Virulence and growth of crgA mutant in tomato plants. (A) Disease index using the soil-soaking inoculation method. Each point represents the mean from four independent assays with 11 plants per treatment. Diamonds, GMI1000; squares, ΔcrgA mutant; triangles, CΔcrgA mutant. Bars indicate the SE. Asterisks indicate days on which the wild-type and ΔcrgA mutant disease indices differed significantly based on ANOVA (P < 0.05). (B) Disease index using petiole inoculation. Each point represents the mean from four independent repeats with a total of 44 plants per treatment. Diamonds, GMI1000; squares, ΔcrgA mutant; triangles, CΔcrgA mutant. Bars indicate the SE. (C) Bacterial proliferation in tomato stems. The R solanacearum cells were counted at 2, 4, and 6 days postinoculation. Each assay consisted of four independent trials, and each trial contained six plants per strain.

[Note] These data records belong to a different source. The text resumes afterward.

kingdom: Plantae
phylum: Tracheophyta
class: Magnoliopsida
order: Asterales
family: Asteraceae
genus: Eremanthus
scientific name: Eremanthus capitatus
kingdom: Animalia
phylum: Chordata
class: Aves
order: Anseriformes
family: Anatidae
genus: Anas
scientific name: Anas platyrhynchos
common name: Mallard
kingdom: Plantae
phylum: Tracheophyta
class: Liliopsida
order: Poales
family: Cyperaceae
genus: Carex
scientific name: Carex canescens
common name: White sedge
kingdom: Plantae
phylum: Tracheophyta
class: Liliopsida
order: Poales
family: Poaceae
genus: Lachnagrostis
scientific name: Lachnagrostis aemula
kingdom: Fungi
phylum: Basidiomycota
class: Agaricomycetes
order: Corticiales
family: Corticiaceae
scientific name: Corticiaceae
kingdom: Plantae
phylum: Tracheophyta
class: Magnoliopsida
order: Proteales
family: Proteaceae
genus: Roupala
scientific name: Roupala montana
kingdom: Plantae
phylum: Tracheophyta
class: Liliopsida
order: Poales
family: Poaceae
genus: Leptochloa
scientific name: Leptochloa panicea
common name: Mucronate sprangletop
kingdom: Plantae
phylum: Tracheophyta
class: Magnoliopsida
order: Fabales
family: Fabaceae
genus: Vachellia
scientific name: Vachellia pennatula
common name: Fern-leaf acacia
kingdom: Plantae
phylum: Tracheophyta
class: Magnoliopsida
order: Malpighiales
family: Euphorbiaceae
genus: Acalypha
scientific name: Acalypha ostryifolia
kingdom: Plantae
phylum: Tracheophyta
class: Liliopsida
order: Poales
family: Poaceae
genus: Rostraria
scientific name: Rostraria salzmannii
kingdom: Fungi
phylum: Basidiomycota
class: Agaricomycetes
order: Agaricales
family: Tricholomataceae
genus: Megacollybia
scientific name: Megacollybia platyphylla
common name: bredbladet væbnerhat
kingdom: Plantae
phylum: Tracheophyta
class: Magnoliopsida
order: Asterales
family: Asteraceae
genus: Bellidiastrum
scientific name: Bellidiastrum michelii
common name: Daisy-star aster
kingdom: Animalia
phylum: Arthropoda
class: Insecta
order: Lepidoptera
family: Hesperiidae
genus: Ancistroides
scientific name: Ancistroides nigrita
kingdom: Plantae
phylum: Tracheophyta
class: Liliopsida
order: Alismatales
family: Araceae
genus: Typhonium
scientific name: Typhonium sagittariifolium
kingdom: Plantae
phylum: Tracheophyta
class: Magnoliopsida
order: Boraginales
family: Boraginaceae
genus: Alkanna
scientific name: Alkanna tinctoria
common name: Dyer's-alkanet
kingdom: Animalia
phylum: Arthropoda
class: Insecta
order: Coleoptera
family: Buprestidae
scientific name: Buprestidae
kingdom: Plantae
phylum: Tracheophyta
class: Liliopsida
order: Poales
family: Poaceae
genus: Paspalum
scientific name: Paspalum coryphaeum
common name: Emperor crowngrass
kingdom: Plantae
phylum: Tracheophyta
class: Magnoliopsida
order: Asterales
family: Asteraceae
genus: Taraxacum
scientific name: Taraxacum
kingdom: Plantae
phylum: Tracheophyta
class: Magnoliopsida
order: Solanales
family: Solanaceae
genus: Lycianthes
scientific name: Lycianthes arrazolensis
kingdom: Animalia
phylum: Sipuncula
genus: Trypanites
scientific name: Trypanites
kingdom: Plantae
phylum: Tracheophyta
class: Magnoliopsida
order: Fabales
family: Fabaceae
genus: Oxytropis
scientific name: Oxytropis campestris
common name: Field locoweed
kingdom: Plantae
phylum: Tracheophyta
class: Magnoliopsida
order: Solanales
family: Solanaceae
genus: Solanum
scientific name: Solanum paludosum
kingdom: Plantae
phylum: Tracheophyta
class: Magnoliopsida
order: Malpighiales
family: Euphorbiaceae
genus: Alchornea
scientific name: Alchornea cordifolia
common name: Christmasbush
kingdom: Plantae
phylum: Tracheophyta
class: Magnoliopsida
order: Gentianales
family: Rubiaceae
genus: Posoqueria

Values are means ± SE.

FIG 6

Expression pattern of crgA. (A) Promoter region of the crgA gene, where boxed regions include the putative promoter sequence. The putative LTTR boxes (T-N₁₁-A) are shown in red. The bent arrow denotes the start of the crgA open reading frame. (B) β-Glucuronidase activities driven by the crgA promoter at different cell densities. The crgA promoter was fused to the GUS gene, and β-glucuronidase activity was analyzed in GMI1000. Values are means ± SE for three replicates. (C) qRT-PCR analysis of crgA autoregulation in NB and BMM-glucose broth. Values are means ± SE for three replicates. Different letters indicate a significant difference based on Tukey’s honestly significant difference test (at P = 0.05).